All right, I'll cheat just a bit and add one excerpt, but first:
Some Context
The life history is structured around my learning history and what I think it meant, as well as how I think it informed my leadership. The premise, I was telling a friend with whom I work earlier today, is that to the extent I build self-awareness, I'll be a better leader, and also, if I revisit my learning history, I can gain insight now as an adult educator into what motivates adults to learn.
The Excerpt
...The informal learning that meant most to me came from books; there were three that I considered the most instructive works I’ve ever read: Creative Writing, a textbook from 1977, and I didn’t even remember where I found it, but it excited me about the practices of creative writers (and I still have it; it’s sitting in my lap as I type this), and How the Hebrew Language Grew, which my college friend Marni’s mother gave to me prior to my departure for Israel. That lucid book helped me understand Hebrew grammar like I never had prior in eight years of studying it.
The third most instructive book for me was William Zinnser’s Writing to Learn, where he suggested that we learned the most about [new] topics through writing about them. I also did valuable, informal learning about desire by reading...Annie on My Mind, a novel, which featured two girls, falling in love with each other in high school.
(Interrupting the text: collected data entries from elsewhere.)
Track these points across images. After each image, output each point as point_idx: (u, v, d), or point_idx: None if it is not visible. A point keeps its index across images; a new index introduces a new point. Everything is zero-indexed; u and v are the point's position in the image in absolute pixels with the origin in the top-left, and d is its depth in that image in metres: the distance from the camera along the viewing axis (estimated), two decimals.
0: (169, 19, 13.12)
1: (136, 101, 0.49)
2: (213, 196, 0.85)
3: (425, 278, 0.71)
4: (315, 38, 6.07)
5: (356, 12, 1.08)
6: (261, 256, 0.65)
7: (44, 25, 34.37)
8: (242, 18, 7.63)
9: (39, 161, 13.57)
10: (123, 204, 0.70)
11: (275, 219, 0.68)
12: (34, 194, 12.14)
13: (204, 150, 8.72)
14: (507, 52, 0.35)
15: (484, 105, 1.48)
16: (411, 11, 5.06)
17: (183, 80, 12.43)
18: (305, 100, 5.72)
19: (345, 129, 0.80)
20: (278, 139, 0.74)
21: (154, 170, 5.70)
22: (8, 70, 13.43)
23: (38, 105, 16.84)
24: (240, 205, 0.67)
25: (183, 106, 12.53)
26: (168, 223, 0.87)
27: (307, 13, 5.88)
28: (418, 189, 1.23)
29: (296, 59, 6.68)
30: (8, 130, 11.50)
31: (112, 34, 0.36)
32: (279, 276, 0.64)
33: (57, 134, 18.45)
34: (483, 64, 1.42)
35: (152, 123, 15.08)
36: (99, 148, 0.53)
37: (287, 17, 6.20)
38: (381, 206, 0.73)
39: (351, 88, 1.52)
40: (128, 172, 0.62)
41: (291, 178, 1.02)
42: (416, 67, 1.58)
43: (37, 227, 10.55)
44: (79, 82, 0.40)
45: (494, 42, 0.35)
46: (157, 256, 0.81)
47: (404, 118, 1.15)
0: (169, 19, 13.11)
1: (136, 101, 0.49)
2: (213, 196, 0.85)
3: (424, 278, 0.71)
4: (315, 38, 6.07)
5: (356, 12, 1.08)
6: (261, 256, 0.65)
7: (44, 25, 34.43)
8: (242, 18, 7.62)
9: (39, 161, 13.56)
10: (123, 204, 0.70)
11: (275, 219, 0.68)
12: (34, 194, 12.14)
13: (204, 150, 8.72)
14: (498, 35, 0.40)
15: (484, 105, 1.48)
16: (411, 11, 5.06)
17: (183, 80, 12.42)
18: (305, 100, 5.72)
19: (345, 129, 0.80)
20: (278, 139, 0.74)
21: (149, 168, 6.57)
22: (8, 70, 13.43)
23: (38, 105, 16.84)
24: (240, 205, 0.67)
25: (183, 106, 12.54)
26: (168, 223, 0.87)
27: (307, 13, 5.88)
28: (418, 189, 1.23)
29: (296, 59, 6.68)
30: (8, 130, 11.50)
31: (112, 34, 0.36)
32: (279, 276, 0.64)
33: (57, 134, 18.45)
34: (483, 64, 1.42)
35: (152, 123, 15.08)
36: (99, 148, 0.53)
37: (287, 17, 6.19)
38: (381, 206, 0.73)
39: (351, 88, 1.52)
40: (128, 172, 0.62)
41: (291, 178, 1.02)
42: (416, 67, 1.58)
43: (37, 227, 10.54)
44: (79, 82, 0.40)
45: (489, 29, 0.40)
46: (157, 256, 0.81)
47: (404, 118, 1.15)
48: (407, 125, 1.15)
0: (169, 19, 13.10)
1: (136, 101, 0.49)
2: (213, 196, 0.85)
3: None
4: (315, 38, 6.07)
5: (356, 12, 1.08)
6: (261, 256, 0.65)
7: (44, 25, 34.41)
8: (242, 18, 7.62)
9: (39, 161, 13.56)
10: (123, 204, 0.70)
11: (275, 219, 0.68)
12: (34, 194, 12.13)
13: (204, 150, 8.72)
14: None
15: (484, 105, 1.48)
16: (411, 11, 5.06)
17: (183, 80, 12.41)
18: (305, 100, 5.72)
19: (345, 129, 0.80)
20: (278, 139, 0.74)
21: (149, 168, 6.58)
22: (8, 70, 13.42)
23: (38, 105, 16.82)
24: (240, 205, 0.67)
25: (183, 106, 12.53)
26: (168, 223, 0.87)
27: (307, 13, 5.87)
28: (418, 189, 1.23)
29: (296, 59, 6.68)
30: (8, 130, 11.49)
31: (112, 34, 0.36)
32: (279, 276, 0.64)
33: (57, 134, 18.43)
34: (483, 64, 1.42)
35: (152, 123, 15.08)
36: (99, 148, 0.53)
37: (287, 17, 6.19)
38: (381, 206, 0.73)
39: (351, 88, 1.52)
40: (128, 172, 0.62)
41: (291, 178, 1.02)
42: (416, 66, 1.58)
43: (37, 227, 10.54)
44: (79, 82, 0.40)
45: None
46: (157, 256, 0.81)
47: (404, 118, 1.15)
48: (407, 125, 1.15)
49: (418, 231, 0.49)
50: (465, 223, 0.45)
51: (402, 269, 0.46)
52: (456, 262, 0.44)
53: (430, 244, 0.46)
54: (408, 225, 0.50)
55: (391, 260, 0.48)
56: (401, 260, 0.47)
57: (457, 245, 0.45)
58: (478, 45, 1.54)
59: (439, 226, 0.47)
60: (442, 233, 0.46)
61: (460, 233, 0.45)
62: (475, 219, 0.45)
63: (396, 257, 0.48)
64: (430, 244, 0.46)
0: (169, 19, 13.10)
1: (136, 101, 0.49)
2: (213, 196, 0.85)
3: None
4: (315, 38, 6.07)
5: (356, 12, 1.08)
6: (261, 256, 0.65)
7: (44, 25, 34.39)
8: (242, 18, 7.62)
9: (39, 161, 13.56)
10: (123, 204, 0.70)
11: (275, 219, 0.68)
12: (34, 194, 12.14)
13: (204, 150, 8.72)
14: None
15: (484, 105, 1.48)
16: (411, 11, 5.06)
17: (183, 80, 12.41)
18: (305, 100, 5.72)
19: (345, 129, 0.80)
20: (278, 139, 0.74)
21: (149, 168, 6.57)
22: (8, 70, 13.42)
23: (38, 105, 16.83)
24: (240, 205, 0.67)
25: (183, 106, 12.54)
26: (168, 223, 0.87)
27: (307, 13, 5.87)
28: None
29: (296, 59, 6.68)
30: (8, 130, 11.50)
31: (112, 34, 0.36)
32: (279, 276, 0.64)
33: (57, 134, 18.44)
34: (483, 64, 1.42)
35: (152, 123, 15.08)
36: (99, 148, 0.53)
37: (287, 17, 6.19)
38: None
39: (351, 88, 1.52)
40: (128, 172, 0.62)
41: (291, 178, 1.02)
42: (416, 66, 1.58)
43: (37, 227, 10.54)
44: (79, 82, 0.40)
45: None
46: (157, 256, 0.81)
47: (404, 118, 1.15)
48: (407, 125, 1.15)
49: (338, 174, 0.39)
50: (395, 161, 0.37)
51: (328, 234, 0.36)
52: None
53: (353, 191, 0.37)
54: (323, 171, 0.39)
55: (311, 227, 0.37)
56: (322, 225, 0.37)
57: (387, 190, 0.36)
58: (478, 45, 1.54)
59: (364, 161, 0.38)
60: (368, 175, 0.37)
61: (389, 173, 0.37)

My early schooling was mostly painful, with the exception of a couple of teachers....Rabbi Kosowsky, of blessed memory, appreciated and encouraged my creativity, and Mrs. Honan, also of blessed memory, delivered such creative lessons herself that she made school exciting, like the time we learned about early ship navigation techniques and she had all of us create astrolabes out of paper-plates, string and little, lead weights....
Note: I just googled "Rabbi Kosowsky" and his son came up; we were classmates for a time.